This week, medical directors from Children’s Health Fund projects across the country are meeting in Washington, D.C., to speak with legislators about the human costs associated with cutting health care benefits for children. With new legislation threatening to do just that, CHF is launching into action to protect the benefits that children need to grow up healthy.
The health care reform legislation passed last year protects, through “maintenance of effort” (MOE) provisions, gains achieved for children in public health safety-net programs. In practical terms, that means that through 2014 states must maintain their Medicaid eligibility standards as they were in place prior to the passage of health care reform. In fact, the MOE provisions further require states to maintain their pediatric Medicaid and Children’s Health Insurance Program (CHIP) standards through 2019.
Unfortunately, under the current recession, states are looking for ways to reduce Medicaid and CHIP spending – at a time when the need for public health insurance is even greater due to loss of jobs and insurance coverage. In May, the State Flexibility Act was introduced in Congress, with the intent of repealing the MOE requirements for Medicaid and CHIP. Passage of that legislation would allow states to reduce coverage to mandatory federal minimum levels of Medicaid and scale back or eliminate their CHIP programs – a devastating prospect to the 35 million children covered by Medicaid and CHIP.

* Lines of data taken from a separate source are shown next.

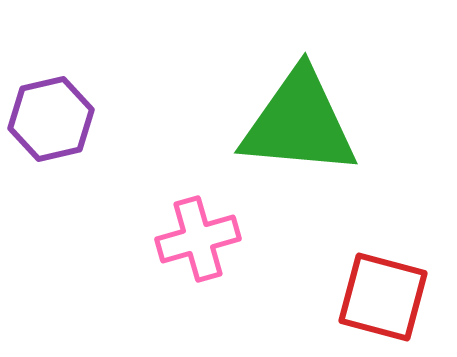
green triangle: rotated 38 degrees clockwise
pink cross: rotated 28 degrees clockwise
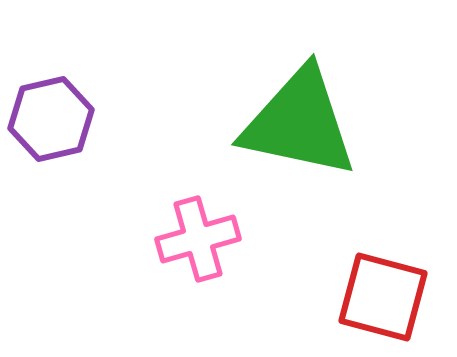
green triangle: rotated 7 degrees clockwise
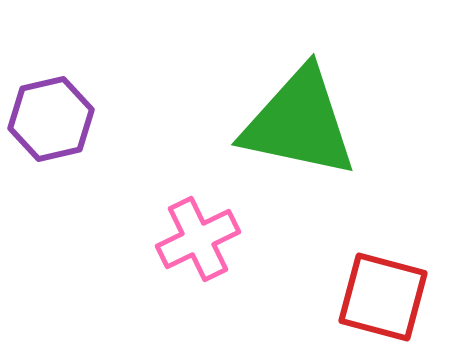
pink cross: rotated 10 degrees counterclockwise
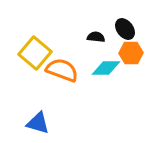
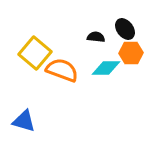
blue triangle: moved 14 px left, 2 px up
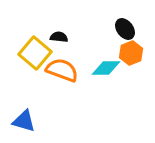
black semicircle: moved 37 px left
orange hexagon: rotated 20 degrees counterclockwise
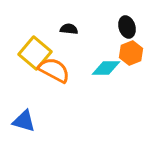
black ellipse: moved 2 px right, 2 px up; rotated 20 degrees clockwise
black semicircle: moved 10 px right, 8 px up
orange semicircle: moved 8 px left; rotated 8 degrees clockwise
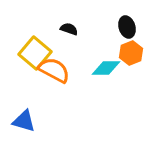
black semicircle: rotated 12 degrees clockwise
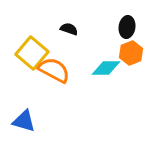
black ellipse: rotated 25 degrees clockwise
yellow square: moved 3 px left
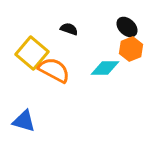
black ellipse: rotated 55 degrees counterclockwise
orange hexagon: moved 4 px up
cyan diamond: moved 1 px left
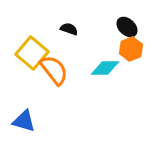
orange semicircle: rotated 24 degrees clockwise
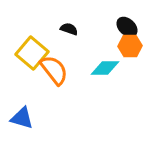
orange hexagon: moved 1 px left, 3 px up; rotated 20 degrees clockwise
blue triangle: moved 2 px left, 3 px up
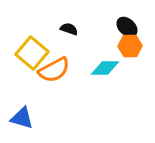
orange semicircle: rotated 100 degrees clockwise
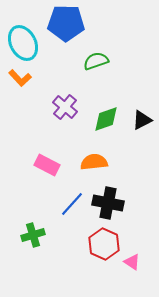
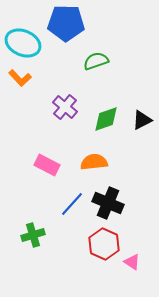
cyan ellipse: rotated 40 degrees counterclockwise
black cross: rotated 12 degrees clockwise
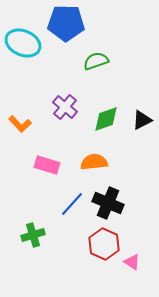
orange L-shape: moved 46 px down
pink rectangle: rotated 10 degrees counterclockwise
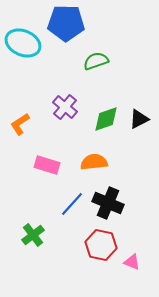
black triangle: moved 3 px left, 1 px up
orange L-shape: rotated 100 degrees clockwise
green cross: rotated 20 degrees counterclockwise
red hexagon: moved 3 px left, 1 px down; rotated 12 degrees counterclockwise
pink triangle: rotated 12 degrees counterclockwise
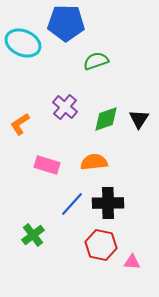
black triangle: rotated 30 degrees counterclockwise
black cross: rotated 24 degrees counterclockwise
pink triangle: rotated 18 degrees counterclockwise
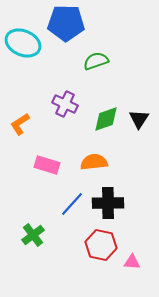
purple cross: moved 3 px up; rotated 15 degrees counterclockwise
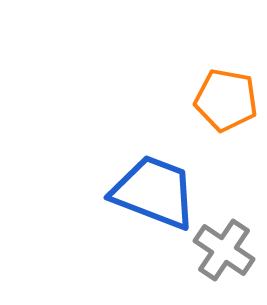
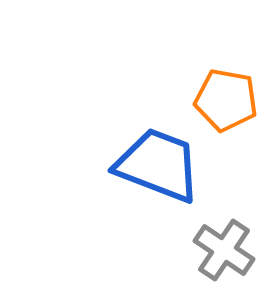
blue trapezoid: moved 4 px right, 27 px up
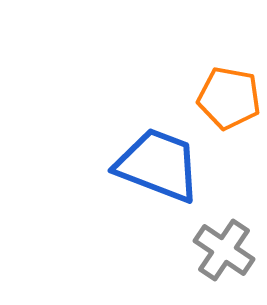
orange pentagon: moved 3 px right, 2 px up
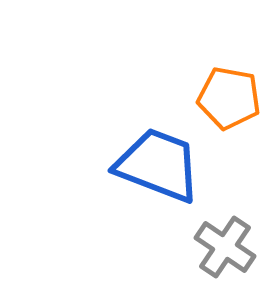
gray cross: moved 1 px right, 3 px up
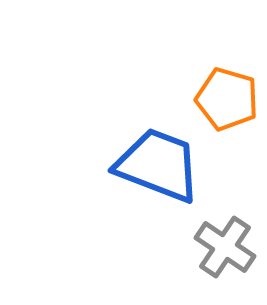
orange pentagon: moved 2 px left, 1 px down; rotated 6 degrees clockwise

Similarly, the House of Representatives passed a budget bill this year that would fundamentally change the nature of Medicaid by converting it to a block grant. If adopted as law, the legislation would repeal the expansion of Medicaid under the health care reform law and cap Medicaid spending annually. States would be allotted funding up to a set amount, rather than adjusting spending according to actual costs.
With states limited in their ability to reimburse hospitals and providers, they likely would be forced to make up the difference by capping enrollment, cutting eligibility, limiting mandatory benefits, providing less extensive coverage or lowering provider reimbursements. Of particular concern is the possibility that states would drop the Early and Periodic Screening Diagnostic and Treatment benefit, which screens and detects health and developmental conditions early in childhood to allow for timely treatment.
Through these harmful pieces of legislation, millions of children could be at risk of not having access to health care services. As we well know, uninsured children have higher rates of delayed care, unmet medical needs and unfilled prescriptions. And they are less likely to have a yearly well-child visit.
That’s why Children’s Health Fund’s medical directors are mobilizing on Capitol Hill this week. It’s important that legislators hear from their constituents – and the experts in their communities on children’s health care – why access to health care services is so important. Our doctors see firsthand the difference that comprehensive, continuous health care makes in a child’s life.